Het gaat mij er niet om dat op universiteiten, en ook op de HBO steeds meer
in het Engels les wordt gegeven. Dat is onvermijdelijk. Bovendien is het
niet mijn ervaring, zoals wel wordt beweerd, dat de kwaliteit van het
onderwijs er onder lijdt, omdat de docenten zich slecht in het Engels
kunnen uitdrukken, of omdat de studenten de stof in het Engels niet
begrijpen of saai vinden. Tegenwoordig worden universitaire docenten vooral
geselecteerd op onderzoekvaardigheden. Goede onderzoekers komen, net als
balletdansers, orkestmusici en topvoetballers, overal vandaan. De staf op
economische faculteiten kent vele nationaliteiten en een grote culturele
diversiteit. Omdat de buitenlandse medewerkers ook een onderwijstaak
hebben, is het alleen al daarom noodzakelijk dat een groot deel van de
colleges in het Engels wordt gegeven. Voor de colleges economie in het
Engels voldoet dan een redelijke beheersing van het Engels als tweede taal.

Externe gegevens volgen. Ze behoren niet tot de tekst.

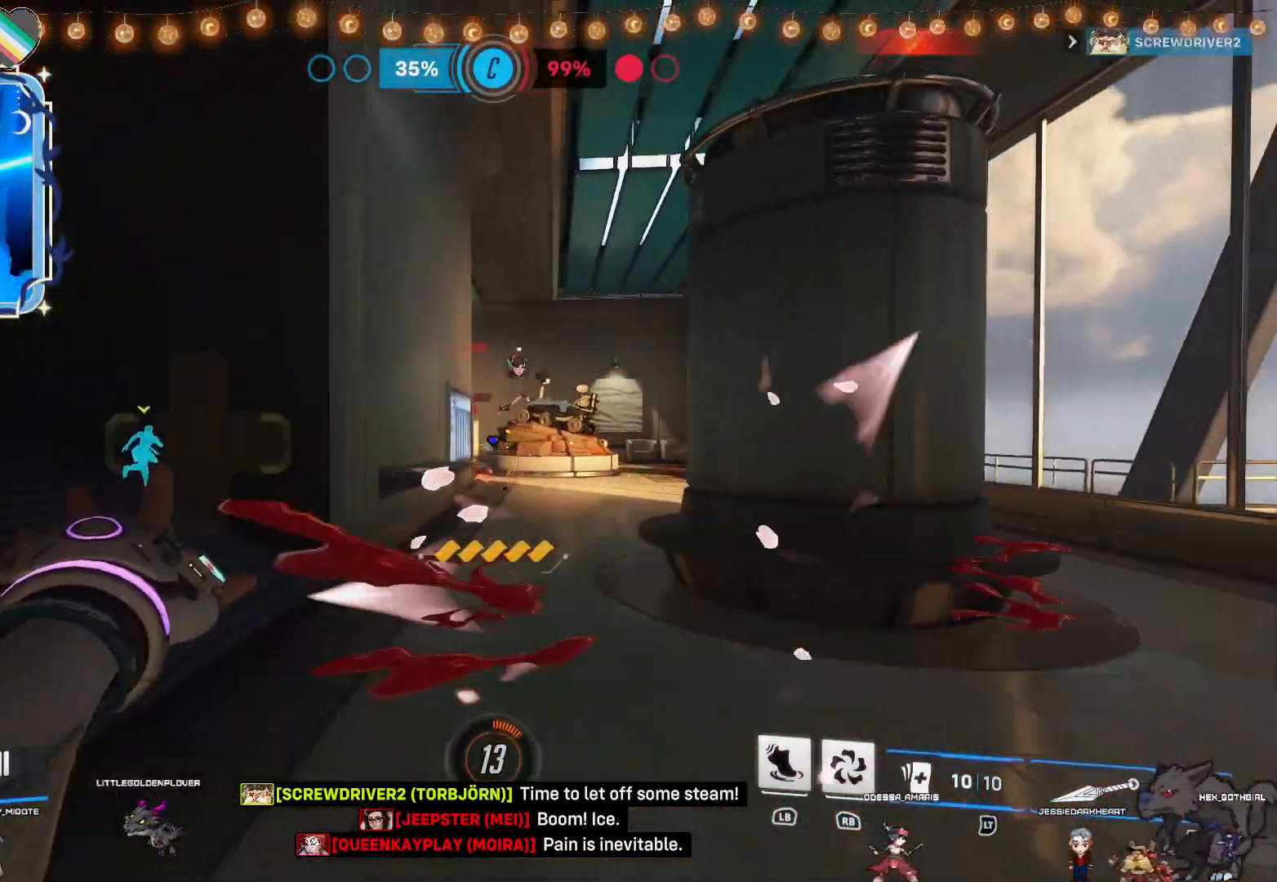
{"buttons": ["R2"], "left_stick": "up-right", "right_stick": "center", "events": [[133, "left_stick", "left"], [333, "left_stick", "up"], [383, "left_stick", "up-right"]]}
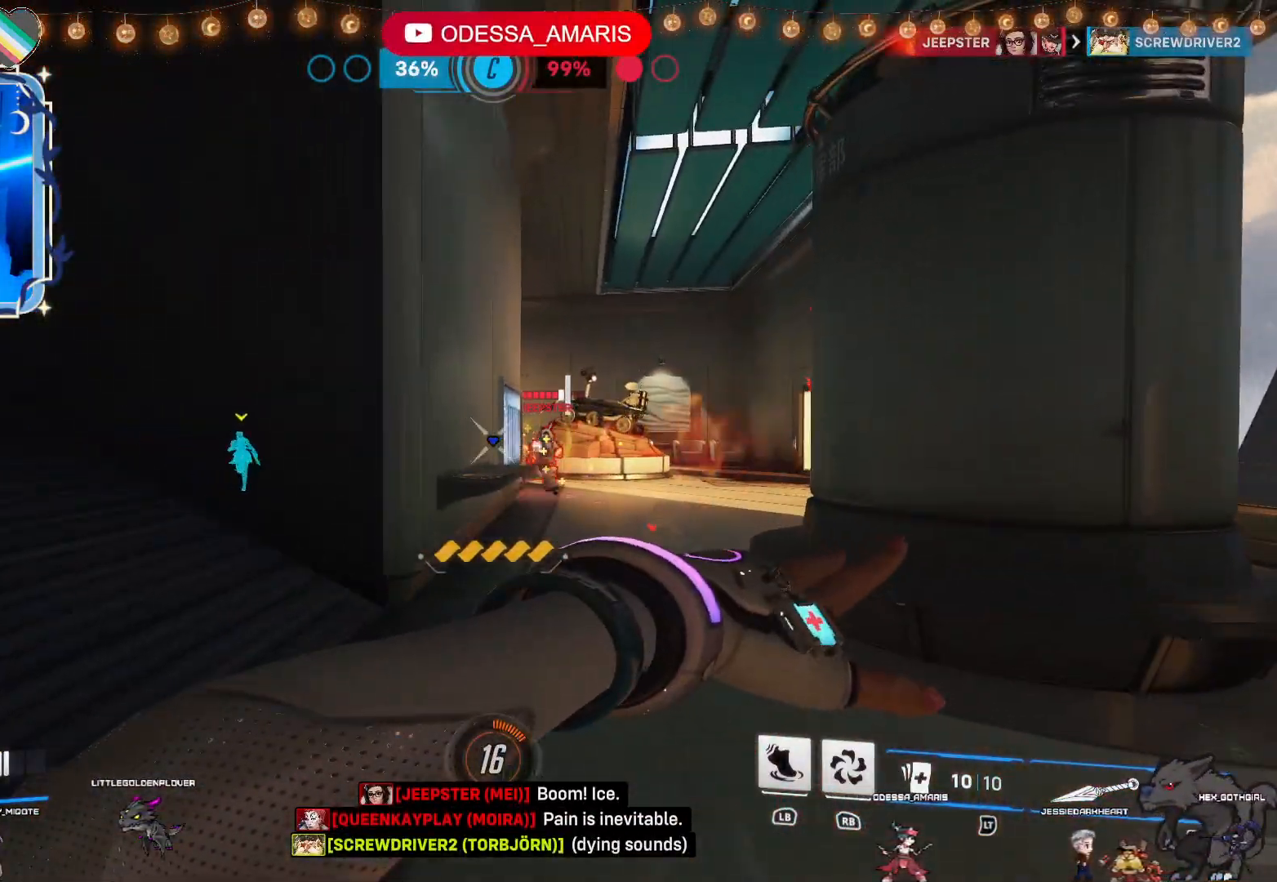
{"buttons": ["R2"], "left_stick": "down-left", "right_stick": "right", "events": [[50, "left_stick", "down-right"], [233, "left_stick", "down"], [433, "left_stick", "down-left"], [450, "right_stick", "right"]]}
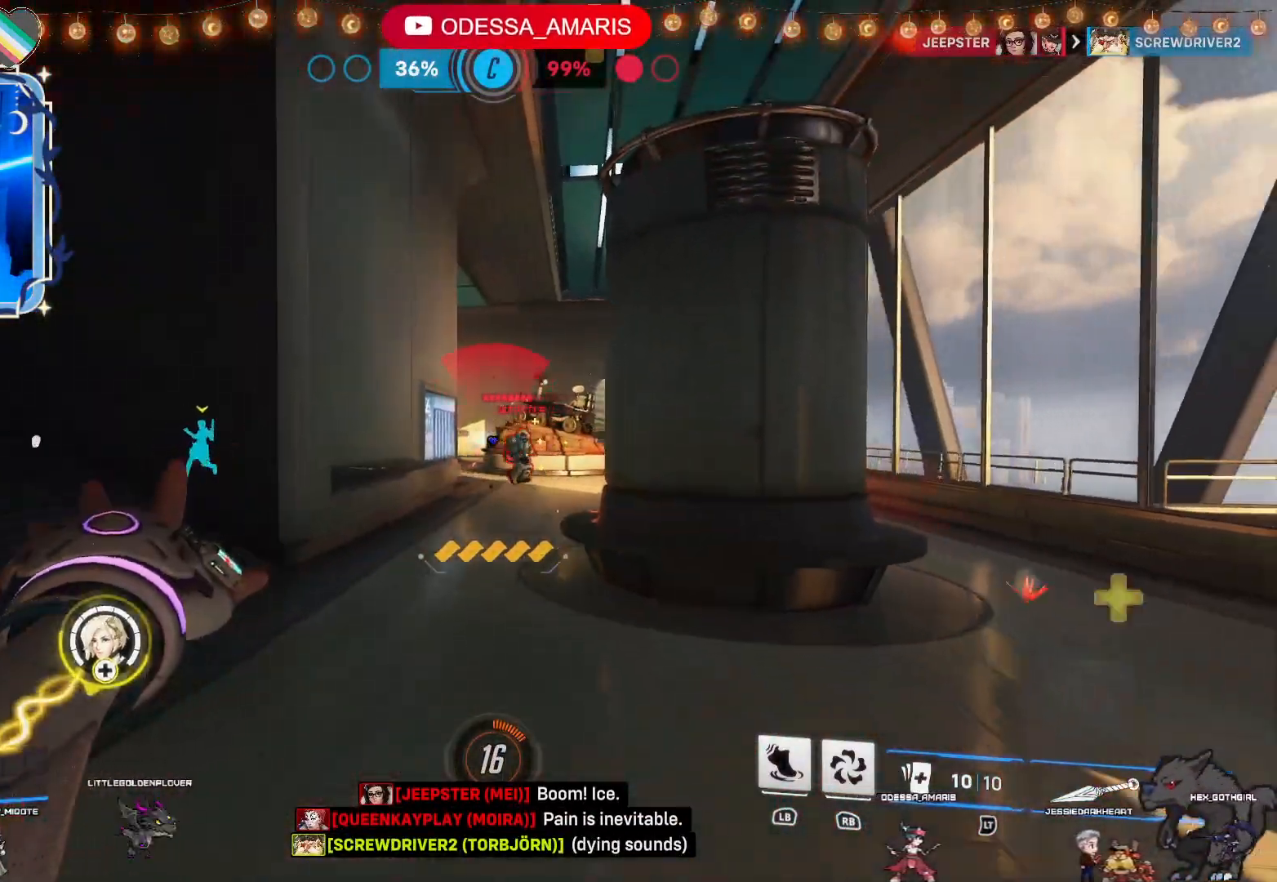
{"buttons": ["R2"], "left_stick": "down", "right_stick": "center", "events": [[83, "right_stick", "center"], [467, "left_stick", "down"]]}
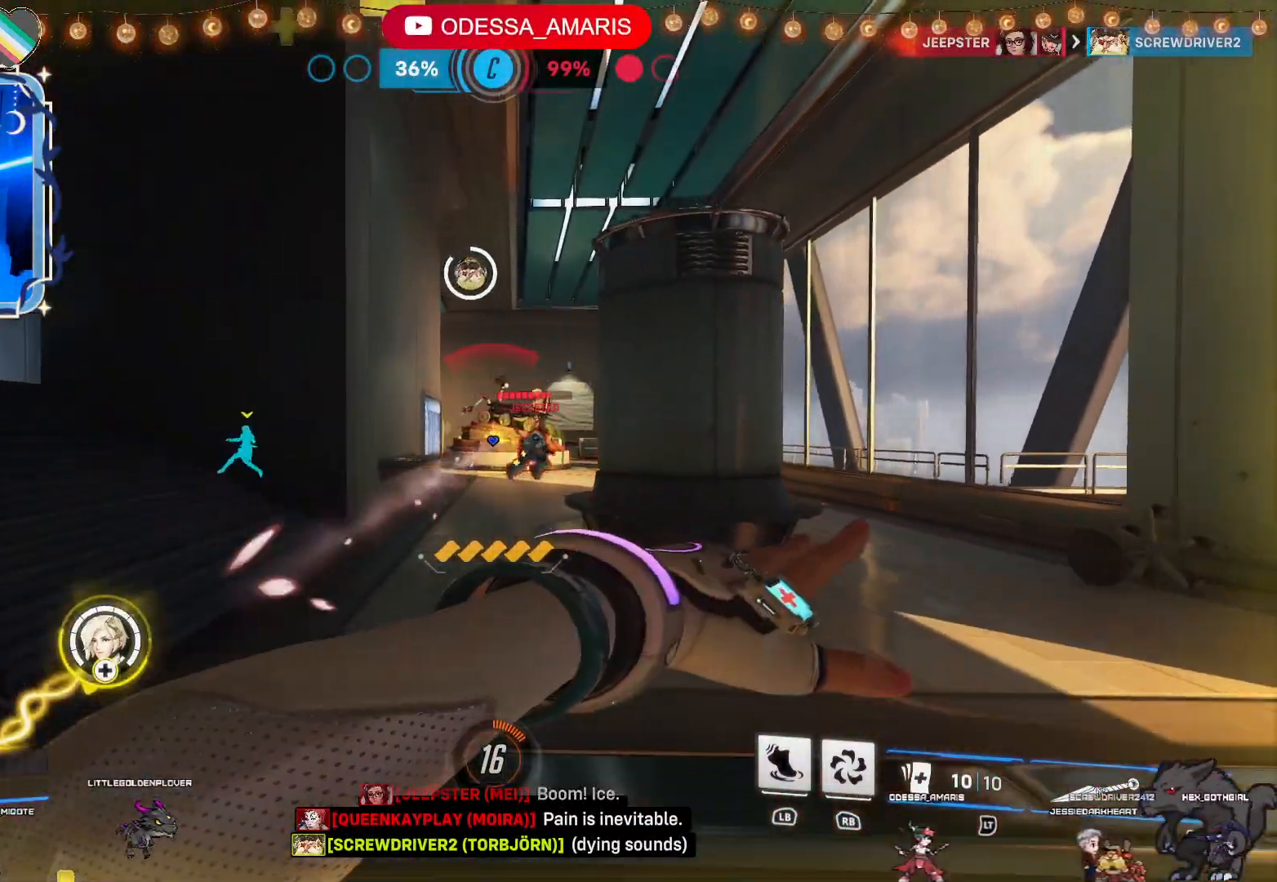
{"buttons": ["R2"], "left_stick": "left", "right_stick": "center", "events": [[83, "left_stick", "down-right"], [383, "left_stick", "down-left"], [450, "left_stick", "left"]]}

Nederlands bij statistiek en informatica
Een pleidooi voor behoud van de Nederlandse vaktaal, en voor het gebruik
van Nederlandse equivalenten voor Engelse termen, is niet nieuw. In de tijd
dat ik in Amsterdam als kandidaats-assistent econometrie berekeningen op de
EL X8 van het Mathematisch Centrum uitvoerde was er op dat instituut –
tegenwoordig het Centrum voor Wiskunde en Informatica – en bij de
hoogleraren statistiek en numerieke wiskunde veel aandacht voor
vernederlandsing van de vaktermen. Op zichzelf was die belangstelling voor
taal begrijpelijk, aangezien in die tijd het Mathematisch Centrum de
internationale top was op het gebied van wetenschappelijke
programmeertalen. Algol 60 en Algol 68 zijn mede daar ontwikkeld. Zo werd
in het college ‘Programmeren voor rekenautomaten’ van Kruseman Aretz
uitgelegd hoe de vertaling van een tekst in Algol naar machinecode voor de
EL X8 wordt uitgevoerd. Merk op dat een computer indertijd een
rekenautomaat werd genoemd en een compiler een vertaler. Deze Nederlandse
begrippen hebben echter het algemene spraakgebruik niet weten te behalen:
iedereen heeft het tegenwoordig over computers en de deskundigen over
compilers. Dat is anders in Frankrijk, waar een computer een ordinateur is en een compiler een compilateur. Van
Wijngaarden, de grondlegger van de informatica in Nederland en hoofd van de
rekenafdeling van het Mathematisch Centrum, sprak graag van ‘rekentuig’.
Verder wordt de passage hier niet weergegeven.